By Hans Ohanian
– Commentary –
The old retired ferryboat Champlain is now tied up at the south side of the Charlotte ferry landing, its engine yanked out and weeds growing along its gunnels. The old lady deserves a better end than this. Built in 1930, she crisscrossed the lake for almost 100 years and occasionally served as a charter cruise boat.
The Lake Champlain Transportation Company is eager to be rid of the hulk but has run out of ideas of what to do. Last year there was a proposal to sink the hulk at the Burlington waterfront, outside the harbor, to serve as a playground for scuba divers. By scattering 40 silver dollars in and around the hulk, you could probably attract scuba divers in droves. But this plan fell through over protests that the wreck would cause pollution of the water (a somewhat odd concern, given that the outlet for all the sewage produced by Burlington is not far from the harbor).
So, how about leaving the hulk where it is and converting it into a floating restaurant at the Charlotte ferry landing? Vermont is surprisingly deficient in sites for waterfront dining, and the large car deck of the Champlain, fully covered by the upper deck, but with large picture windows at both sides, seems custom-made as a splendid site for sunset dining, with the lake and the Adirondacks as a backdrop.
A kitchen could be installed in the empty engine room (no risk of kitchen fires, the walls are all steel). The fuel tank could serve as a holding tank for kitchen and other sewage, to be transferred once a week to a barge and taken to the sewage treatment plant at the Burlington waterfront. Potable water from the water plant in Shelburne Bay could be brought in by another barge. And the suite of rooms on the upper level of the Champlain could be converted into a luxurious waterfront apartment for short or long-term rental, which would create a nice cash flow to cover the docking fees that would have to be paid to LCTC.
The ferry-landing location, with a steady stream of cars arriving and departing, would provide a steady stream of restaurant patrons.
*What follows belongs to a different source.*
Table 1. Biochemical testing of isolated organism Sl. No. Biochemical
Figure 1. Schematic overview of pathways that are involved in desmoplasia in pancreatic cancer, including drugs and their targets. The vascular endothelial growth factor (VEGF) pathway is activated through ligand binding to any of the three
Parking for diners might be a problem, but perhaps the existing ferry parking lot could be expanded and some nearby field could be converted for parking. No problem with wetlands.
So what are we waiting for? All we need is an investor, or a consortium of investors, with vision and a bit of ready money. Senator Leahy would probably be willing to contribute a million or two of federal grants for the laudable purpose of preserving the Champlain as a historical artifact (after his F-35 fiasco he might well feel he owes Vermonters something; and we can offer to rename the Champlain the Leahy Culinary Welcome Center).
Or maybe we could exploit the coming windfall of federal COVID grants. Better than spending this windfall on another underpass extravaganza for wayward chickens to cross the road.
Hope to see you for sunset dinner at the ferry landing in Spring 2022, after COVID is really, really over.